The FDIC’s action was crucial after the collapse of Silicon Valley Bank and Signature Bank threatened to create a domino effect of bank failures.

We need an effective leader at this agency to ensure its workers can continue to protect Americans’ hard-earned money and savings.

Chair Gruenberg, it’s up to you to prove to the public and to your employees that you are that leader, and are able to restore confidence in the FDIC.

The management challenges at the FDIC only make it that much harder for the agency to focus on the crucial work it is doing, along with the Federal Reserve and the OCC.

In the last year – since the collapse of SVB and Signature Bank – your agencies have helped make our banking system safer and more resilient.

The FDIC, Federal Reserve, and OCC issued the Basel III Endgame capital proposal to protect Americans from another financial crisis.

We must ensure that the largest banks have enough capital to prevent another taxpayer-funded Wall Street bailout.

That’s what these rules do, and they make sure that banks can continue to lend to their communities in good times and in bad.

The proposal also recognizes the systemic importance of large banks, like Silicon Valley Bank, that are not as big as Wall Street megabanks—but can still do real damage to our economy when they fail.

Of course, the industry and its allies on Capitol Hill have trotted out the same old tired – and always well-funded – arguments.

But the reality is that the largest banks have been telling their shareholders and Wall Street analysts that they will be able to handle the capital rules without a problem.

They’ve bragged about how they have remained wildly profitable, all while comfortably meeting the projected capital levels required under the proposed rule.

And if this all sounds familiar, this Committee hosted the CEOs from the biggest banks last fall and not a single CEO told us they would be unable to meet the capital levels required under the proposal.   

That is why it is imperative that your agencies finalize a strong capital rule that protects Americans and doesn’t reward Wall Street’s whining. 

The FDIC and OCC are also working to rein in the risky incentive-based compensation structures that have time and time again brought our banking system to the brink of collapse.

Wall Street firms set up a system that rewards traders for exactly the kind of risky behavior that serves no benefit to the economy and just puts other people’s money at risk.

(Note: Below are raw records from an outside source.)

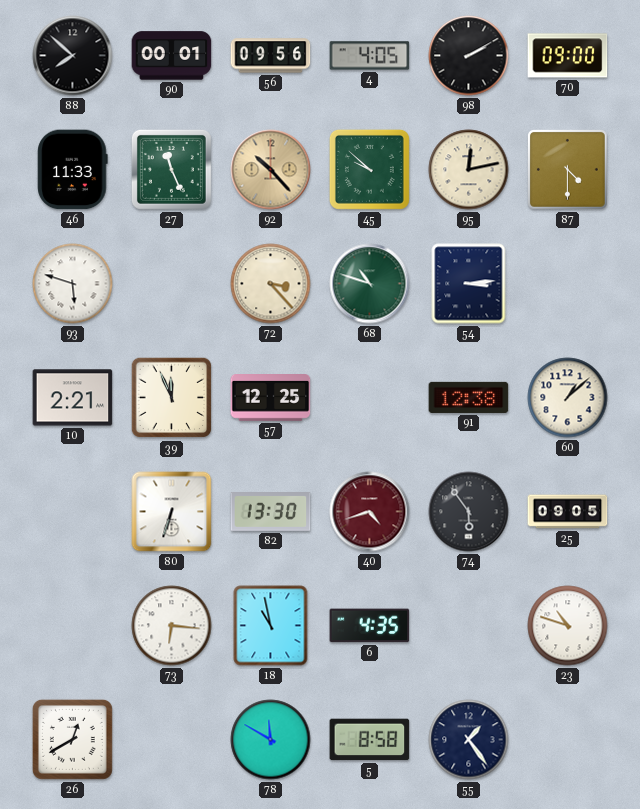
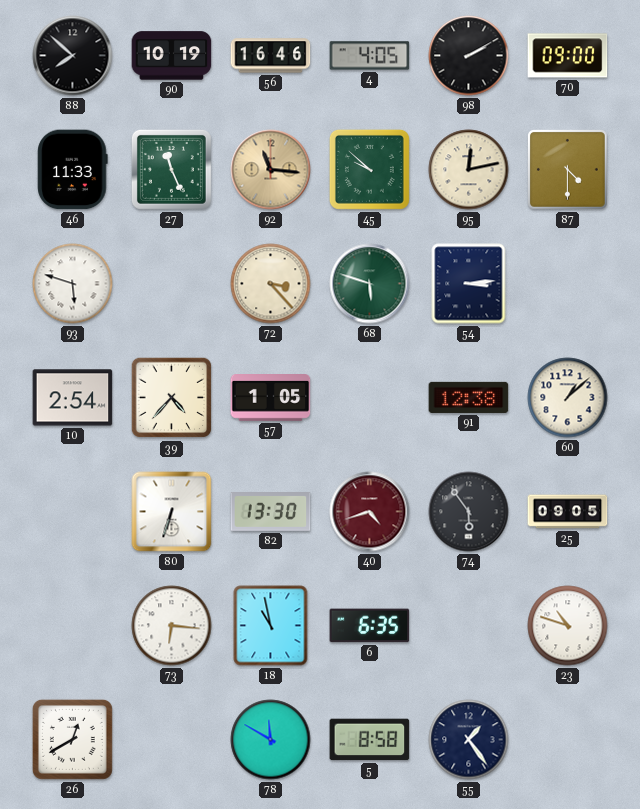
90: 00:01 -> 10:19
56: 09:56 -> 16:46
92: 10:23 -> 11:16
68: 10:48 -> 5:48
10: 2:21 -> 2:54
39: 11:56 -> 4:37
57: 12:25 -> 1:05
6: 4:35 -> 6:35
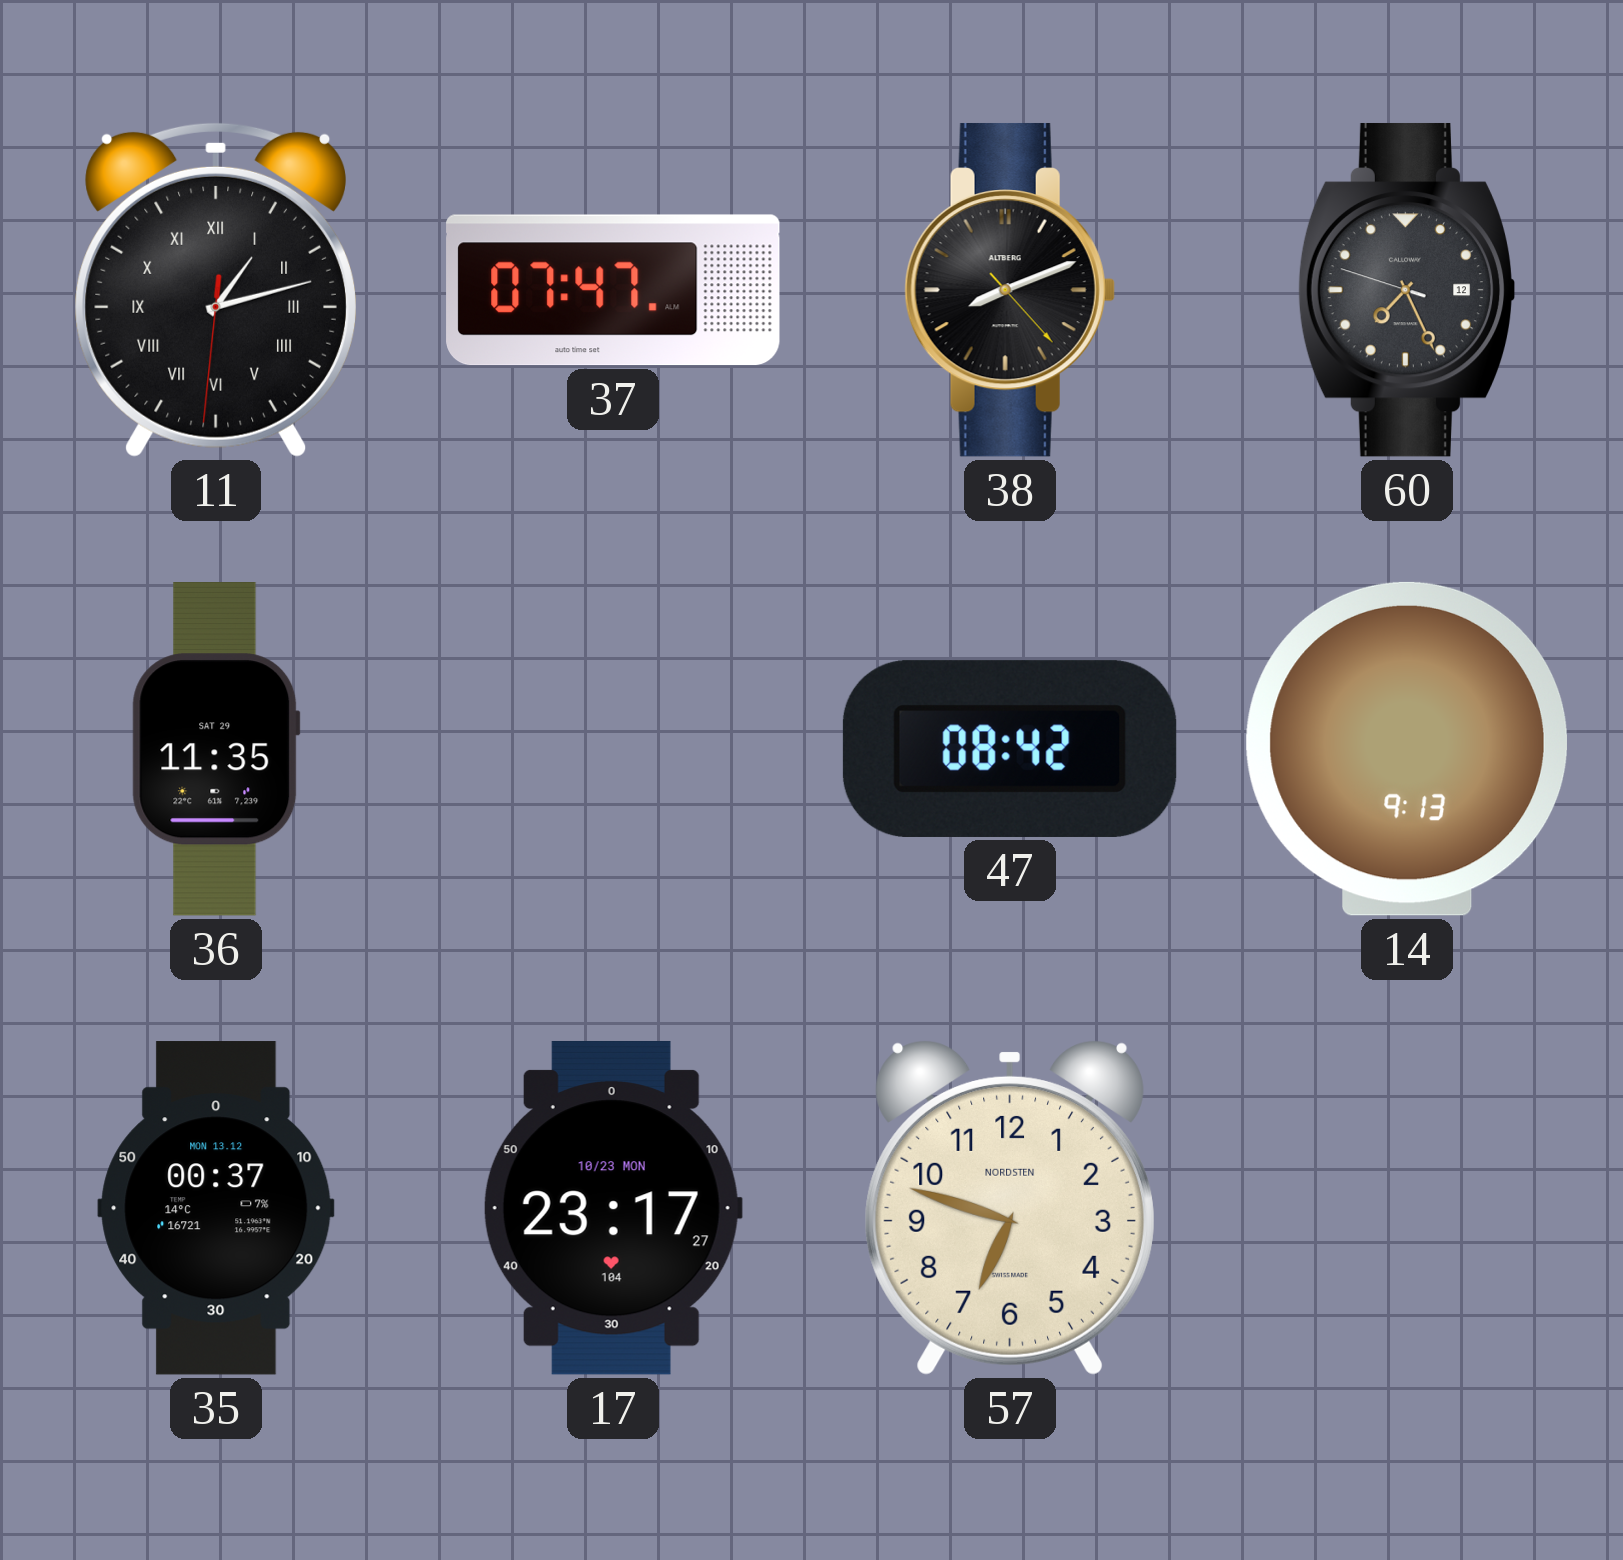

We saw this in 2008 – when this model essentially tanked the economy and ruined people’s lives.

And we saw it again with the failure of Silicon Valley Bank last year.

This new rule can’t go forward without the Federal Reserve joining the process.

The Fed must know what’s at stake here. Its own report on Silicon Valley Bank noted how incentive-based compensation encouraged excessive risk-taking that eventually led to the bank’s failure.

Mr. Barr, I look forward to seeing the Fed join this effort as soon as possible.

This is also why the Senate must also pass our RECOUP Act, which this committee passed last year with overwhelming bipartisan support, 21-to-2, to ensure reckless executives who wreck their banks face real accountability.

Finally, we need action to address alarming trends in the banking system. 

Over the last several decades, we’ve lost thousands of banks, while the largest ones have grown to control hundreds of billions or trillions in assets.

A strong merger review process prevents banks from growing dangerously through acquisitions or mergers.

Americans can’t afford mergers that pave the way for banks to take out competitors, close branches, and lay off employees.

The OCC and FDIC have begun to review the merger process, and I expect the Federal Reserve to take steps to ensure it has its own robust review process.  

Wall Street bankers crashed the economy in 2008. Americans are still paying for it, more than a decade and a half later.

That is why your agencies – and the women and men who work there – remain so important.

It is vital that they are able to do their jobs serving the public, free from fear of harassment and workplace misconduct.

And ultimately you, as leaders, are responsible for what happens at the agencies you lead.

I expect to hear from Chair Gruenberg, specifically, on what you plan to do to make fundamental changes to the FDIC and its culture.